• **GIVEN PASSAGE**
Yes. You need to use two resistors connected in series, as a potential divider. If you Google that, you'll find lots of information.
In this case, you will need to connect 0V of the sensor (pin 3) to 0V of your Arduino. Next, conect a 1k resistor between 0V and the Arduino input you want to activate. By Ohm's Law, to get 5V across this resistor you will need 5mA to flow through it, (V = IR, so I = V/R = 5V/1000ohms = 0.005A = 5mA).
Next, connect a 1k5 resistor from the sensor output (pin 2 if you want the signal to go high when the beam is interrupted) to the Arduino input, where the 1k resistor is connected.
Now you have a series total of 2k5 (2500ohms) from the output to 0V. If you operate the sensor at 12V, you will have 12V at the sensor output pin 2 when the beam is interrupted. By Ohm's Law, (V = IR), you can find the current by solving for I, which gives I = V/R = 12V / 2500ohms = 0.0048A = 4.8mA. This is very close to the 5A we are looking for.
To check, we again use Ohm's Law to see that the voltage across the 1k resistor, which is the voltage at the Arduino input, is V = IR = 0.0048A * 1000ohms = 4.8V. The Arduino will see any voltage above 3.5V as a High signal, and anything less than 1V as a Low signal.
I hope this help you.

• **ENTRIES SUPPLIED**
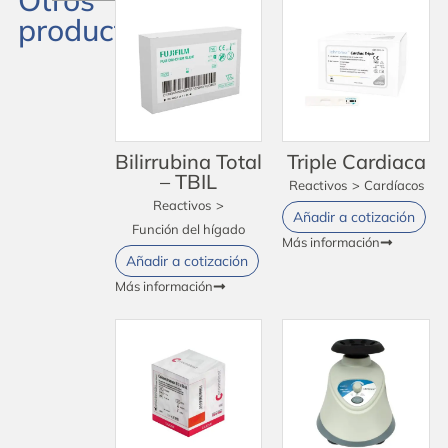
productos
Bilirrubina Total
Triple Cardiaca
– TBIL
Reactivos
>
Cardíacos
Reactivos
>
Añadir a cotización
Función del hígado
Más información
Añadir a cotización
Más información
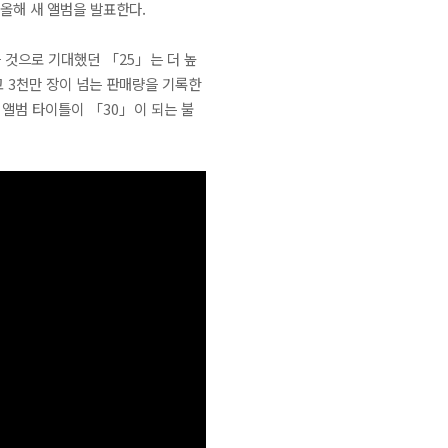
)도 올해 새 앨범을 발표한다.
을 것으로 기대했던 「25」는 더 높
 3천만 장이 넘는 판매량을 기록한
 앨범 타이틀이 「30」이 되는 불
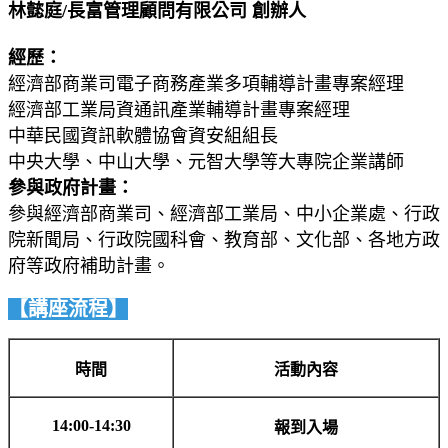
林懿庭/長富管理顧問有限公司 創辦人
經歷：
經濟部商業司電子商務產業多項輔導計畫專案經理
經濟部工業局資通訊產業輔導計畫專案經理
中華民國資訊軟體協會資安組組長
中央大學、中山大學、元智大學等大專院企業講師
參與政府計畫：
參與經濟部商業司、經濟部工業局、中小企業處、行政
院新聞局、行政院國科會、教育部、文化部、各地方政
府等政府補助計畫。
【講座流程】
時間
活動內容
14:00-14:30
報到入場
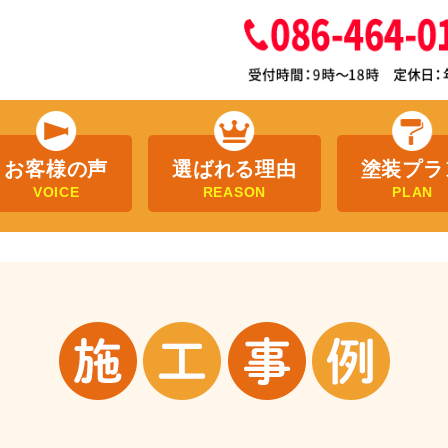
お客様の声
選ばれる理由
塗装プラ
VOICE
REASON
PLAN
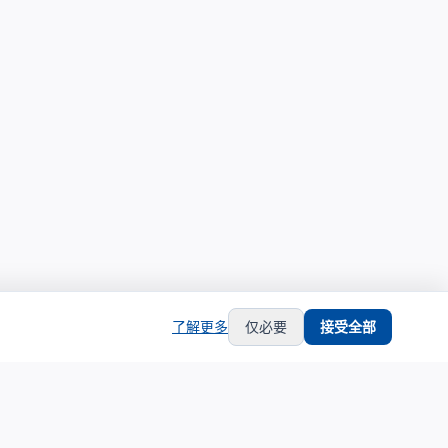
了解更多
仅必要
接受全部
hub
support
生态合作
服务支持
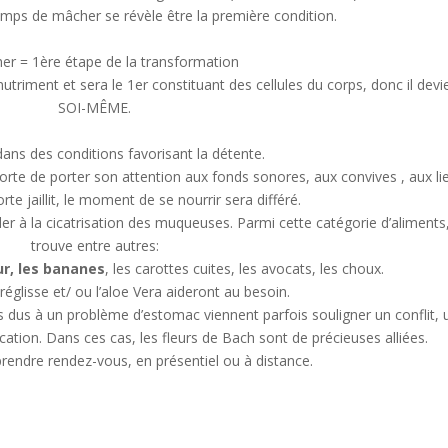
emps de mâcher se révèle être la première condition.
er = 1ère étape de la transformation
nutriment et sera le 1er constituant des cellules du corps, donc il devi
SOI-MÊME.
ans des conditions favorisant la détente.
mporte de porter son attention aux fonds sonores, aux convives , aux li
te jaillit, le moment de se nourrir sera différé.
der à la cicatrisation des muqueuses. Parmi cette catégorie d’aliments
trouve entre autres:
r, les bananes
, les carottes cuites, les avocats, les choux.
réglisse et/ ou l’aloe Vera aideront au besoin.
 dus à un problème d’estomac viennent parfois souligner un conflit, 
tion. Dans ces cas, les fleurs de Bach sont de précieuses alliées.
 prendre rendez-vous, en présentiel ou à distance.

• **PROBLEMS TO SOLVE**
• A. In the voltage divider explanation, what resistor value connects the sensor output to the Arduino input?
• B. In the entries, start at the line that has "새 앨범을 발표한다." and continue through the last entry. Rewrite that span with "bananes" swapped for "pommes", and omit the pictures.

• **ANSWERS**
• A. A 1k5 resistor.

• B.
)도 올해 새 앨범을 발표한다.
을 것으로 기대했던 「25」는 더 높
 3천만 장이 넘는 판매량을 기록한
 앨범 타이틀이 「30」이 되는 불
林懿庭/長富管理顧問有限公司 創辦人
經歷：
經濟部商業司電子商務產業多項輔導計畫專案經理
經濟部工業局資通訊產業輔導計畫專案經理
中華民國資訊軟體協會資安組組長
中央大學、中山大學、元智大學等大專院企業講師
參與政府計畫：
參與經濟部商業司、經濟部工業局、中小企業處、行政
院新聞局、行政院國科會、教育部、文化部、各地方政
府等政府補助計畫。
【講座流程】
時間
活動內容
14:00-14:30
報到入場
お客様の声
選ばれる理由
塗装プラ
VOICE
REASON
PLAN
了解更多
仅必要
接受全部
hub
support
生态合作
服务支持
emps de mâcher se révèle être la première condition.
er = 1ère étape de la transformation
nutriment et sera le 1er constituant des cellules du corps, donc il devi
SOI-MÊME.
ans des conditions favorisant la détente.
mporte de porter son attention aux fonds sonores, aux convives , aux li
te jaillit, le moment de se nourrir sera différé.
der à la cicatrisation des muqueuses. Parmi cette catégorie d’aliments
trouve entre autres:
r, les pommes
, les carottes cuites, les avocats, les choux.
réglisse et/ ou l’aloe Vera aideront au besoin.
 dus à un problème d’estomac viennent parfois souligner un conflit, 
tion. Dans ces cas, les fleurs de Bach sont de précieuses alliées.
 prendre rendez-vous, en présentiel ou à distance.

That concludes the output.